Colin Kahl, writing in the Washington Post, points out that the Osirak raid in 1981 didn’t slow down Saddam Hussein’s effort to build the Bomb, in part because it hadn’t really started before the raid. However, the attack convinced him to make a concerted effort, and also caused Iraq to abandon the power reactor-reprocessing-plutonium route in favour of the highly-enriched uranium route, which is much easier to conceal and also to distribute among multiple facilities and which turned out to have a entire black market supply chain.

He also links to this piece on planning considerations for Israel, which highlights their air-to-air refuelling tankers as a key constraint. Kahl also points out that in the event of an Israeli raid, their air force would probably be needed at home immediately afterwards.

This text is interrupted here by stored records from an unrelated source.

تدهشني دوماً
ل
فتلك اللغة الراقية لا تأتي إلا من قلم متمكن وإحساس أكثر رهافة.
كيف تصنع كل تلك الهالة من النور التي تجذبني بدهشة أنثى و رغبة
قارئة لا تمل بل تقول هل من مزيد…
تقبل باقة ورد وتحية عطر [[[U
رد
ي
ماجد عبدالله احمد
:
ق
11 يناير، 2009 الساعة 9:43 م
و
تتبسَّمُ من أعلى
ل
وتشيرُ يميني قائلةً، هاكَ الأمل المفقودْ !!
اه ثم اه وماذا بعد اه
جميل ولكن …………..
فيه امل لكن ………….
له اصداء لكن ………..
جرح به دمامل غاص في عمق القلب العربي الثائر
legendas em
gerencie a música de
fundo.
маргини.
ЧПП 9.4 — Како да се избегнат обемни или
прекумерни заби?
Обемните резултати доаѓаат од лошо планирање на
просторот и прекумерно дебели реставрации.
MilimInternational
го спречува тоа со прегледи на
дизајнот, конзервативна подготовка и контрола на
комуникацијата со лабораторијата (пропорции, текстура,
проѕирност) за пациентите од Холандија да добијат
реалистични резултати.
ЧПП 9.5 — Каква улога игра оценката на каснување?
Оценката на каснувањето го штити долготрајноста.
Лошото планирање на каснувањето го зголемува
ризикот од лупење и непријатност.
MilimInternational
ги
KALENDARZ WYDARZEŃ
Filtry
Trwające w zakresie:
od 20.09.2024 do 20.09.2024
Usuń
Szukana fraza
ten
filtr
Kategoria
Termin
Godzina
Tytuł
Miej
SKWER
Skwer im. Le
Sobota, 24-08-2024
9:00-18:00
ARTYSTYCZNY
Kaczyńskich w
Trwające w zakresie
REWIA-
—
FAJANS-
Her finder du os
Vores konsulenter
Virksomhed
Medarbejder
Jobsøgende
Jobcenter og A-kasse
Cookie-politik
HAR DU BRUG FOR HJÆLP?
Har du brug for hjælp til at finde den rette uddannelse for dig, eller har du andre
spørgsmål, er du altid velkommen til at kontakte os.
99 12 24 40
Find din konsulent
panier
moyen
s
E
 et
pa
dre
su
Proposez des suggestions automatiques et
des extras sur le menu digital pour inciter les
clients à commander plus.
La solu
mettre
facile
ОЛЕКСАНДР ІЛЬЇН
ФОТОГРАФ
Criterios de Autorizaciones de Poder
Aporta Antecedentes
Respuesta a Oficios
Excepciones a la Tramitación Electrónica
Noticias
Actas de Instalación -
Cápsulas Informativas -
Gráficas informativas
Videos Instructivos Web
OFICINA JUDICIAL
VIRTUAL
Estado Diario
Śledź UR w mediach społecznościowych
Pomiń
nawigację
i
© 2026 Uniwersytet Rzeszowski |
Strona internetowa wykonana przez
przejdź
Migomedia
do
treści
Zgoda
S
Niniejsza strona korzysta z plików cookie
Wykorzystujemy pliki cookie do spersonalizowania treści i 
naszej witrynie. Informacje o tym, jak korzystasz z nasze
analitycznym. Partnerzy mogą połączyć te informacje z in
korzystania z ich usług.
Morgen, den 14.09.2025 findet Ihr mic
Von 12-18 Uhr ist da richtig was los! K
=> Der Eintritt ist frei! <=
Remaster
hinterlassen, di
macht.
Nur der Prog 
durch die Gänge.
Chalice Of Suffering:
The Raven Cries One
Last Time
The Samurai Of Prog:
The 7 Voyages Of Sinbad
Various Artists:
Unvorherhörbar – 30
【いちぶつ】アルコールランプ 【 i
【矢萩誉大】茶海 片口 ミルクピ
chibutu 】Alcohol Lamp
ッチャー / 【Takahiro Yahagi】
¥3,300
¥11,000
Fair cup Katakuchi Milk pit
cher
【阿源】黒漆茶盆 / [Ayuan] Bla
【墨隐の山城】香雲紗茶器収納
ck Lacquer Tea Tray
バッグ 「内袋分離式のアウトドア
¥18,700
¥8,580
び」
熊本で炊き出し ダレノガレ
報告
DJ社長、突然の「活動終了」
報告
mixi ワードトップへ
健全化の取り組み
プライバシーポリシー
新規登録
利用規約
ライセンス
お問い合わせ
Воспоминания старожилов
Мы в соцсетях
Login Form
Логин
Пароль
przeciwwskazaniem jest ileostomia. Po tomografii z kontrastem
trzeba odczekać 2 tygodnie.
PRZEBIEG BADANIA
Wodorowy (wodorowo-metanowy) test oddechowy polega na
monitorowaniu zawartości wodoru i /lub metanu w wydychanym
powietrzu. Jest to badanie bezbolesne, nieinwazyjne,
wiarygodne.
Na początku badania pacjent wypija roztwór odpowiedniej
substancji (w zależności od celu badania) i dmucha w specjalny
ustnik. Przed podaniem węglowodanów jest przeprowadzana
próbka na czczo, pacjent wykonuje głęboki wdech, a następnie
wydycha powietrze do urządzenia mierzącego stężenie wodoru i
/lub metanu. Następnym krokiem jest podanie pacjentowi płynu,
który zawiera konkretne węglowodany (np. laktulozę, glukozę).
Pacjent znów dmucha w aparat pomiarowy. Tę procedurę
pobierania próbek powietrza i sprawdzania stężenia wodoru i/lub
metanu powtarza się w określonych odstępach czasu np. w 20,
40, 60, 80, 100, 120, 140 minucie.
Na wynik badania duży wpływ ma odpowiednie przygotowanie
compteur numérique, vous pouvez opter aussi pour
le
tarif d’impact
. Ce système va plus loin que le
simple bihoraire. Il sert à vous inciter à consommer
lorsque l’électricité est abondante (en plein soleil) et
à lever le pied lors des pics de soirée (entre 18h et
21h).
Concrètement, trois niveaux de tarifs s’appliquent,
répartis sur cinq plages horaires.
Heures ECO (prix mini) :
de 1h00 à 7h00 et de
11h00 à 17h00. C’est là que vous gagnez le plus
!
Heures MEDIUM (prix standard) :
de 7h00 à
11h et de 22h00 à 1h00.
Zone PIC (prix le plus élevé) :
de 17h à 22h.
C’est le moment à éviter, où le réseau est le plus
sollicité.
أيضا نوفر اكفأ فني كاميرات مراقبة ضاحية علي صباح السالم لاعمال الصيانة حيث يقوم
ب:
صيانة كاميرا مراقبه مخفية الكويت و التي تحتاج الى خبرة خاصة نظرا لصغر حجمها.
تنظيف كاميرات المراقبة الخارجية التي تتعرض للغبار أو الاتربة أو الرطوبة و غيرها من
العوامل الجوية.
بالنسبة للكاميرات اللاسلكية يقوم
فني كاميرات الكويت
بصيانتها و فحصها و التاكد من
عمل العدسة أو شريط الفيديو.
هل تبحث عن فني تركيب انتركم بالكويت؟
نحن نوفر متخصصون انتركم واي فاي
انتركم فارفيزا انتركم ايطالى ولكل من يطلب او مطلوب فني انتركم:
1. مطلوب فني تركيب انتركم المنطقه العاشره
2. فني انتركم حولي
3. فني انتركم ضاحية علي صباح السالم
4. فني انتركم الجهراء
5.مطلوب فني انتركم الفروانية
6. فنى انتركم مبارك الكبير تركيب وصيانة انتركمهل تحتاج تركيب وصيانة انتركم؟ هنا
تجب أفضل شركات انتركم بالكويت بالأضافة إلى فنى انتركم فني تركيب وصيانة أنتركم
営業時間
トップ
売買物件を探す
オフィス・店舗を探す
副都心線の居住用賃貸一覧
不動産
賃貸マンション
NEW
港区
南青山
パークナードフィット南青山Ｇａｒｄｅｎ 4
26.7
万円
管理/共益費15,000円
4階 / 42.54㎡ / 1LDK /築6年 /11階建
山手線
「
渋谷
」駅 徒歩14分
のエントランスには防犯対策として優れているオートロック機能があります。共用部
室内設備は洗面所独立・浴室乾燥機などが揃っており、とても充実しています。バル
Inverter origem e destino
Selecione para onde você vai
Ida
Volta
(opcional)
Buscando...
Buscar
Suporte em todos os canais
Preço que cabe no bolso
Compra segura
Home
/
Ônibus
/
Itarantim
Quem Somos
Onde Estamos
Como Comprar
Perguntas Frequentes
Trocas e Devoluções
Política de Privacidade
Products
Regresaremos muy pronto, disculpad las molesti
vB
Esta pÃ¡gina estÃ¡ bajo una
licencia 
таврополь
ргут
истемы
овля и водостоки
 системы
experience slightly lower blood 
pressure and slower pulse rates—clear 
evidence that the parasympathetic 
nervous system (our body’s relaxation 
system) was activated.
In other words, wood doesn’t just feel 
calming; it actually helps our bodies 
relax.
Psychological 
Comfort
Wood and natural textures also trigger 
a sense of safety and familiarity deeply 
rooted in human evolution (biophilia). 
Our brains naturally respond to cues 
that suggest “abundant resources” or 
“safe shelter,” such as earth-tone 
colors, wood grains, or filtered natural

The Americans, for what it’s worth, don’t think a strategic decision has been taken to get the Bomb.

Bizarrely, the IAEA inspectors have discovered that the fortified enrichment plant at Fordow in Iran contains 2,000 empty centrifuge cases but not the centrifuges themselves. Is it a bluff of some sort? Is it a decoy target? Is it just a very odd way of going about building an enrichment plant?

Binyamin Netanyahu memorably described as “carrying both Anne Frank and the entire IDF around in his head”, presumably in between the bees in his bonnet and the bats in his belfry. It is argued that he won’t attack Iran because the settlers won’t like it, or possibly that he’s bluffing about Iran to draw attention away from them.

Ultima Ratio is down, but you can read their excellent (French) review of Syed Saleem Shahbaz’s posthumous book Inside Al-Qa’ida and the Taliban in the Google cache. Fans of “Kashmir is still the issue” will be interested by the argument that Muhammad Ilyas Kashmiri and ex-Pakistani officer Haroon Ashik introduced a new strategy aiming to bring about more conflict between Pakistan and India, in the hope of alienating Pakistani leaders from the alliance with the US. Apparently they were planning something against an Indian nuclear site when Kashmiri was droned in June 2011.